Верочка протягивала мне что-то белое, мятое, влажное. Лист бумаги, наспех вырванный, потом, наверное, скомканный, потом кое-как сложенный напополам. Я развернул его. Чиркнул зажигалкой, чтобы прочитать.
– За что же извинить? – машинально уточнил я у Верочки.
– За вот это самое. Что я передала. Вы меня теперь возненавидите на всю жизнь?
– Что за глупости вы болтаете? Напротив, я вам благодарен буду на всю жизнь, – я уже начал читать, разбирать строчки мне было довольно трудно, и я отвлекся от Верочки. К тому же захныкала, верно, от приснившегося кошмара, Глафира, и ей пришлось оставить меня для плачущего ребенка.
Вот что я, в конце концов, сложил вместе и прочитал:
«Дорогой мой Феликс, если сможешь, меня прости. Поступить иначе я не могу. Поступить так, как сейчас, невыносимо (я даже растерялся в этом месте – что за тривиальщина и чертовщина, слащавая мелодраматическая хрень?). Пока жив Ваворок, он будет меня искать, ну и пусть, лишь бы не тронул Глафиру. Потому я уезжаю, тайно и далеко, и больше ты не увидишь меня. Если только эта засушенная свинья не сдохнет раньше или ее не пристрелят свои же. Но на подарок судьбы рассчитывать нельзя, такие как Ваворок, они живучие. Глафиру оставляю тебе. Я знаю, ты позаботишься о ней, как о своей дочери. Ты и представь теперь, что она твоя дочь. Вера мне обещала, что позаботится о ней, как о родной, тоже. Я очень влюбилась в тебя, наверное, и мне теперь тяжело и не хочется уезжать. Прощай навсегда, твоя Лида».
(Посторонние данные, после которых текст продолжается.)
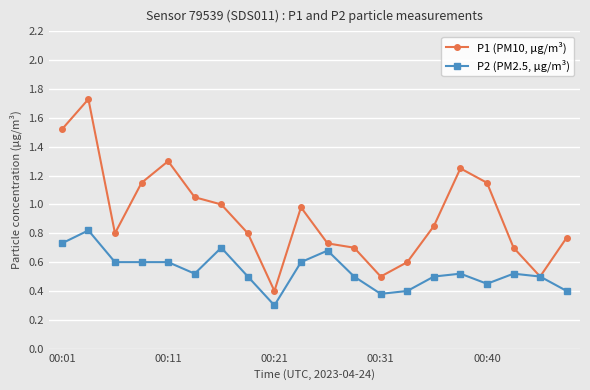

How many categories are shown in the chart?

20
Это было предсказуемо. Этого или чего-то в подобном роде я ждал. Надо признаться себе. Я не заслужил ее уже в ту минуту, когда отказался остаться, и выбрал абстрактный долг, а не ее земную любовь. Мать приносила жертву ради дочери, не рассчитывая, что явится ей избавитель. Так мне и надо! Только я все равно бы не выбрал иначе, даже знай я исход наперед. Но особенной боли я не испытывал. Почему? Спросите вы. Я мало любил или мало ждал и терпел? Нет, не поэтому. А просто оттого, что человеку не свойственно скорбеть о журавле в небе, которого все равно не достать. Так чего же страдать зря. Это было как неслыханная лотерейная удача, которая закономерно оставила меня с носом, потому что ни в какую лотерею выиграть свою жизнь и судьбу нельзя. А надо делать ее из того, что есть. Вот я и буду делать – решил для себя так.
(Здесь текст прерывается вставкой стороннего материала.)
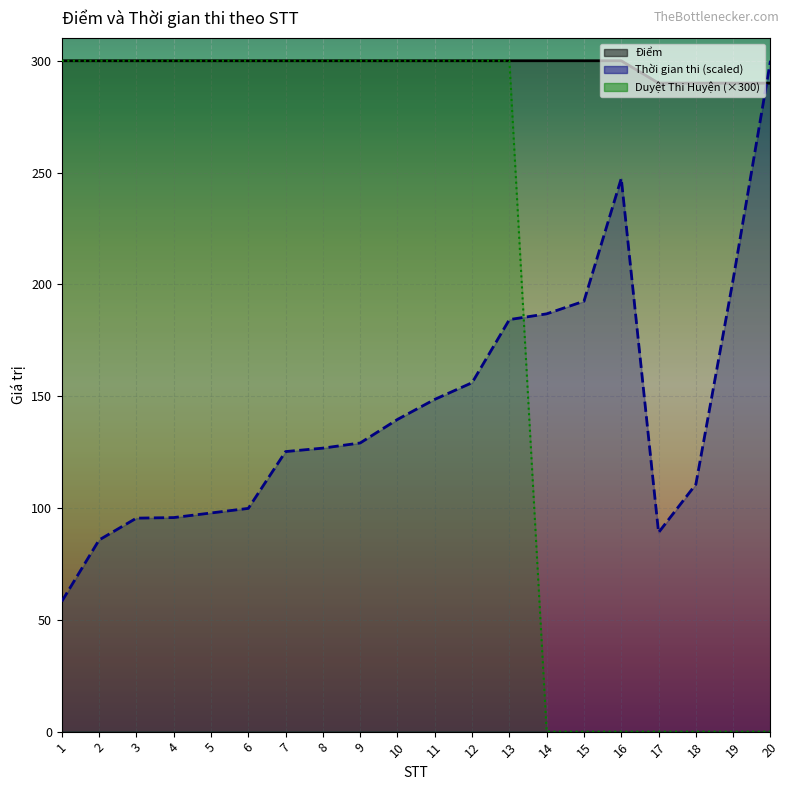

What is the maximum value for Duyet Thi Huyen?

300.0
Я уже знал свой путь. Отсюда – в областной центр, в медицинский институт, Мао предлагал давно, обещал добыть целевое направление на бюджет, чтобы было потом кому передать дело и стационар, а я все изображал австралийского страуса, точнее среднерусского мудака, но отныне все. Кончено. Мой философский труд, великий рукописный опус о бытии и человеке, завершился, так и не начавшись. Мои поиски более не были нужны, я получил ответы даром, причем даже на те вопросы, которые не задавал. А присваивать себе первенство открытия я не имел никакого права. Да и Петр Иванович не давал на то позволения. Оставалось одно – труд, каждодневный труд сознательной материи, на пользу и благо ее целого, в том месте, где случилось мне оказаться и где, как выяснилось, я был вполне пригоден.